This repository contains a Flask-based API that serves a fine-tuned GPT-2 (355M) language model for clinical reasoning tasks. The fine-tuning was inspired by concepts from Sebastian Rachka’s book “How to Build Large Language Models from Scratch” and applied to the dataset from the Zindi Kenya Clinical Reasoning Challenge.
This project started as a way to put into practice some of the ideas I learned while studying how instruction fine-tuning works at a low level. I decided to revisit a clinical reasoning dataset from a past hackathon and experiment with applying GPT-2 (355M) to it. The model was trained and wrapped into a simple Flask API so that it could be queried directly or integrated into other applications.
During testing, I evaluated the responses using Microsoft Phi-3.5-mini-instruct, and the fine-tuned model reached an automated conversational benchmark score of 68.33 on the test data. While not state-of-the-art, the results showed that the approach worked reasonably well and provided a solid hands-on learning experience.
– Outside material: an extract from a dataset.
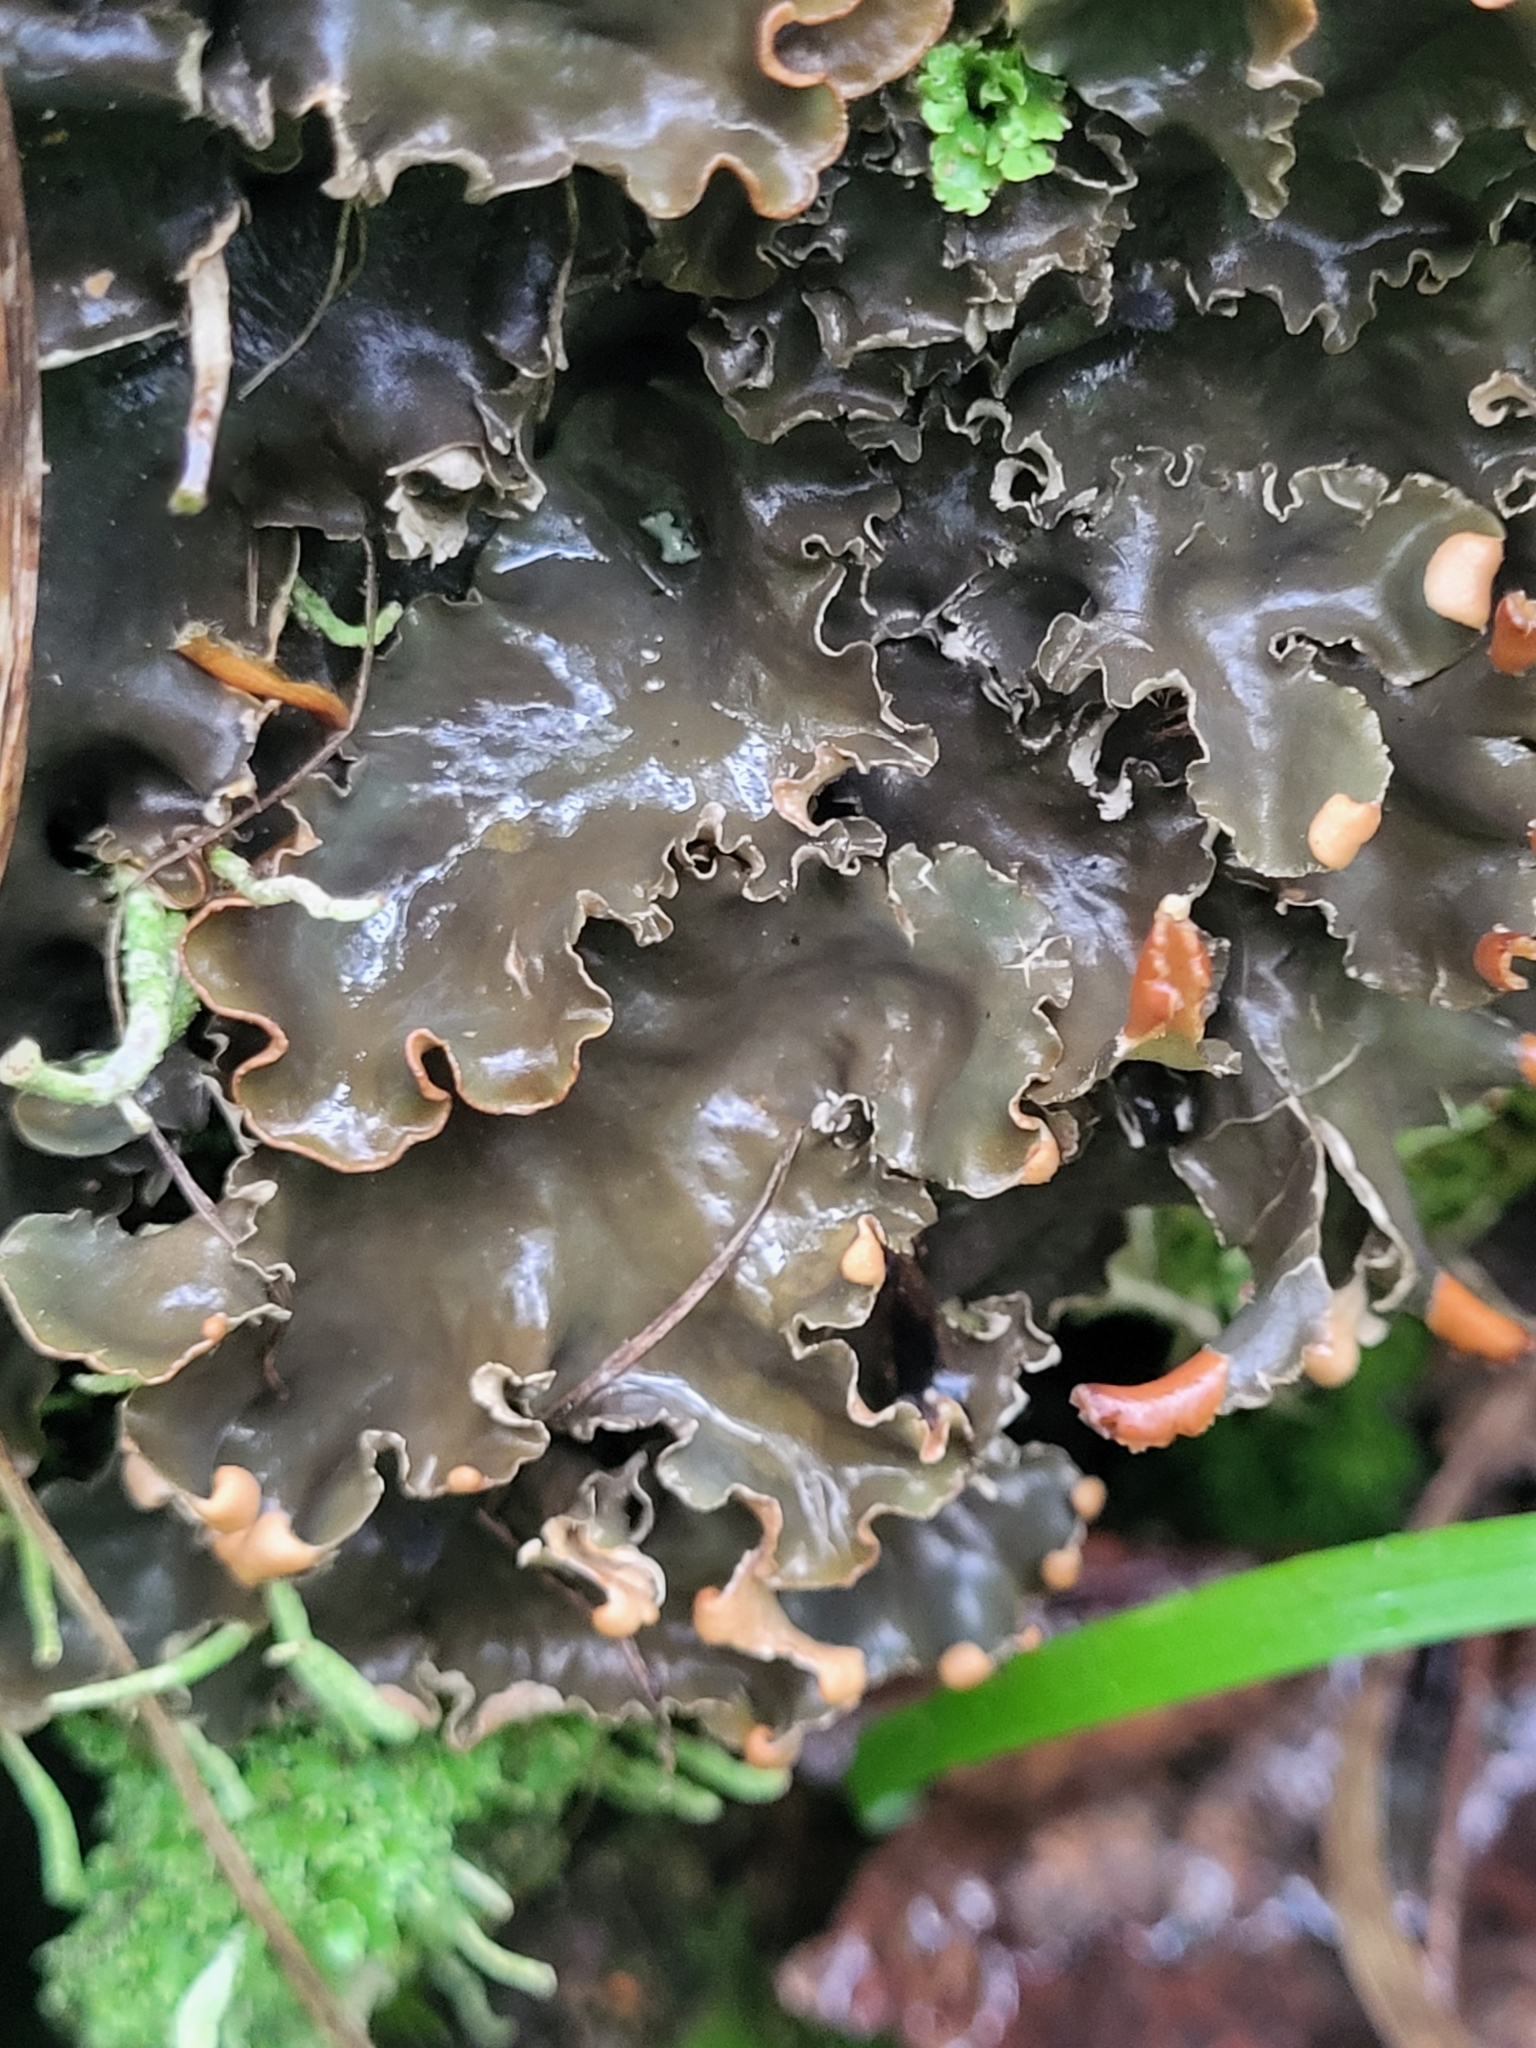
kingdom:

To make interaction easier, I also built a sample dashboard that connects to the API and lets users try out the model through a simple interface.
- Python (≥3.8)
- pip (Python package manager)
-
Navigate to your desired project directory
cd path/to/your/project -
Create a virtual environment and activate it
-
On Windows (Command Prompt):
python -m venv myenv myenv\Scripts\activate.bat
-
On macOS/Linux:
python -m venv myenv source myenv/bin/activate
-
-
Clone this repository
git clone https://github.com/BetikuOluwatobi/clinical-instruct-api.git
-
Navigate into the repository
cd clinical-instruct-api -
Install dependencies
python -m pip install -r requirements.txt
-
Prepare model weights
- Inside the repo, navigate to the
staticdirectory. - Create a folder named
weights. - Download the model weights from the Google Drive and place them into the
weightsdirectory. ⚠️ If you rename the file, update the name variable inapp.py.
- Inside the repo, navigate to the
Start the Flask server on port 3000 (or any port of your choice):
flask --app app run --port 3000The server will output the localhost address, e.g.:
http://127.0.0.1:3000/
Visiting that address will display the API documentation page.
You can test the API directly in your browser:
http://127.0.0.1:3000/instruct?prompt={your_text_prompt}&max_num_tokens={num_of_tokens_to_generate}&temperature=1&top_k=5Example:
http://127.0.0.1:3000/instruct?prompt=Explain+the+symptoms+of+malaria&max_num_tokens=200&temperature=1&top_k=5
curl "http://127.0.0.1:3000/instruct?prompt=Explain+the+symptoms+of+malaria&max_num_tokens=200&temperature=1&top_k=5"import requests
url = "http://127.0.0.1:3000/instruct"
params = {
"prompt": "Explain the symptoms of malaria",
"max_num_tokens": 200,
"temperature": 1,
"top_k": 5
}
response = requests.get(url, params=params)
print(response.json())A simple dashboard app is available for visualizing and interacting with the API: Clinical-Instruct Dashboard
This dashboard queries the API on port 3000 by default.
- Model inference on CPU is slow (≈2 minutes per response for 100 tokens).
- For best performance, run on a machine with GPU support.